UNREQUESTED EXPLANATION:
A squared distance is the sum of the squared horizontal and vertical distances,
and that looks awfully complicated when expressed as "the distance formula."
On the graph, we can count squares, and we know that starting from X,
Y is 8 units to the right (from X to A) and 2 units up (from A to Y),
so the Pythagorean theorem applied to right triangle XYA tells us that the distance between X and Y squared is
{{{XY^2=8^2+2^2=64+4=68}}} .
The distance formula tells us that the distance from point {{{X(x[X],y[X])}}} and point {{{Y(x[Y],y[Y])}}} is
{{{XY=sqrt((x[Y]-x[X])^2+(y[Y]-y[X])^2)}}} ,
meaning that 
{{{XY^2=(x[Y]-x[X])^2+(y[Y]-y[X])^2}}} .
Same thing, but made to look more complicated.
 
WHAT IS PROBABLY EXPECTED FOR AN ANSWER:
If squaring and then adding the lengths of two of the sides of a triangle,
we get the square of the length of the other/third side of the triangle,
that triangle is a right triangle.
To find out if XYZ is a right triangle, using the distance formula,
we would calculate the distances {{{XY}}}, {{{YZ}}} , and {{{XZ}}} .

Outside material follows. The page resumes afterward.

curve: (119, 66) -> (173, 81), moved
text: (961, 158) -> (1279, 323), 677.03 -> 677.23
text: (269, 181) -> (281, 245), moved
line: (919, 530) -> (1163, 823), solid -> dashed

and we would have to prove that if we square and add up two of those distances,
the sum is the square of the other/third distance.
 
Using the distance formula means taking a square root to find the distance,
and since we want to square that distance,
hopefully it  would be acceptable to just use
{{{XY^2=(x[Y]-x[X])^2+(y[Y]-y[X])^2}}}
to find the squared distance directly.
{{{system(XY^2=(2-(-6))^2+(-2-(-4))^2=8^2+2^2=64+4=68,YZ^2=(0-2)^2+(5-(-2))^2=(-2)^2+7^2=4+49=53,XZ^2=(0-(-6))^2+(5-(-4))^2=6^2+9^2=36+81=117)}}}
Adding the two smaller squares we get {{{XY^2+YZ^2=68+53=121}}} ,
which is a bit larger than {{{XZ^2=117}}} ,
so the angle at Y is not a right angle,
It measures a bit less than {{{90^o}}} .